Divergence-kernel method for linear responses of densities and generative models
Angxiu Ni
TL;DR
This work derives a divergence-kernel formula for the linear response of random dynamical systems, yielding a pathwise, density-derivative tool that handles multiplicative noise and nonhyperbolic dynamics without requiring hyperbolicity. It unifies discrete-time and continuous-time settings and enables a forward-process Monte-Carlo algorithm to estimate how marginal densities change with parameters. Building on this, the authors introduce DK-SDE, a parametric SDE generative-model framework trained via KL-divergence between data and the SDE marginal, with gradients computed through forward covectors rather than backpropagation, reducing memory cost and enabling learning with diffusion parametrization.

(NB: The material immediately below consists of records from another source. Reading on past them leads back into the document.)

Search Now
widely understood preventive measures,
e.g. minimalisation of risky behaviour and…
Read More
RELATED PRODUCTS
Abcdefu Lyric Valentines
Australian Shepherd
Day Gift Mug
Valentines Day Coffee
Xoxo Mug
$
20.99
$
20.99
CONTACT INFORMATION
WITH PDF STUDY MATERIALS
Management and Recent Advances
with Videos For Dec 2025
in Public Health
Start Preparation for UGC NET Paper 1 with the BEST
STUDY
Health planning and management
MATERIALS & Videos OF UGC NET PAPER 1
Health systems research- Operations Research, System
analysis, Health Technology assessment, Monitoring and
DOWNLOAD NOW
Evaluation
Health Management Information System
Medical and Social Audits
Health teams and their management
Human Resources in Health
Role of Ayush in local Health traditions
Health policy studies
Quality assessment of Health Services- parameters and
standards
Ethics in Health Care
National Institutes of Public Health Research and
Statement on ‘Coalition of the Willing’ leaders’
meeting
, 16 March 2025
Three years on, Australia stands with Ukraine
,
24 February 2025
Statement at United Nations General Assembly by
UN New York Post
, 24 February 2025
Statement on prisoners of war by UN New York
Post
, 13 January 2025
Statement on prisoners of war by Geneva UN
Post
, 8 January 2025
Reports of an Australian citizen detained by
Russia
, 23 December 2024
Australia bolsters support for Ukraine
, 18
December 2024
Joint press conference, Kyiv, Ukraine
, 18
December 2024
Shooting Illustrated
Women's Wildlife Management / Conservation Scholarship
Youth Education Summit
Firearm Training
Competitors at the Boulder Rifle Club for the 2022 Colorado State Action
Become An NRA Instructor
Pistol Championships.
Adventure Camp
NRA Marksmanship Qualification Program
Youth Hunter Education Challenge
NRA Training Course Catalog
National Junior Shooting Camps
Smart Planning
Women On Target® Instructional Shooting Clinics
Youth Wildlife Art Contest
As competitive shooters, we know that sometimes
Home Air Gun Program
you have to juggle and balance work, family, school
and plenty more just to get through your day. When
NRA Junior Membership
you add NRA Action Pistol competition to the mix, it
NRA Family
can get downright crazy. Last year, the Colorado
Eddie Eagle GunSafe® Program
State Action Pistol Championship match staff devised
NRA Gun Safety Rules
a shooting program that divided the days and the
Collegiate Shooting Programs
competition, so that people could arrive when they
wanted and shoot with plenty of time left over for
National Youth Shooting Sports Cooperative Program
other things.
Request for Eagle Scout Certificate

They demonstrate accurate linear responses on 1D and 40D Lorenz-96 systems and show the viability of DK-SDE on several low-to-medium dimensional generative tasks, highlighting memory efficiency and applicability to multiplicative-noise models. The proposed framework offers a practical route for likelihood-based training of diffusion-like models while incorporating prior structure and remaining scalable to higher dimensions.
Abstract
We derive the divergence-kernel formula for the linear response of random dynamical systems. Specifically, the pathwise expression is for the parameter-derivative of the marginal or stationary density, not an averaged observable. Our formula works for multiplicative and parameterized noise over any period of time; it does not require hyperbolicity. Then we derive a Monte-Carlo algorithm for linear responses. We develop a new framework of generative models, DK-SDE, where the model is a parameterized SDE, that (1) directly uses the KL divergence between the empirical data distribution and the marginal density of the SDE as the training objective, and (2) accommodates parametrizations in both drift and diffusion over a long time span, allowing prior structural knowledge to be incorporated explicitly. The optimization is done by gradient-descent enabled by the divergence-kernel method, which involves only forward processes and therefore substantially reduces memory cost. We demonstrate the new model on a 20-dimensional Lorenz system.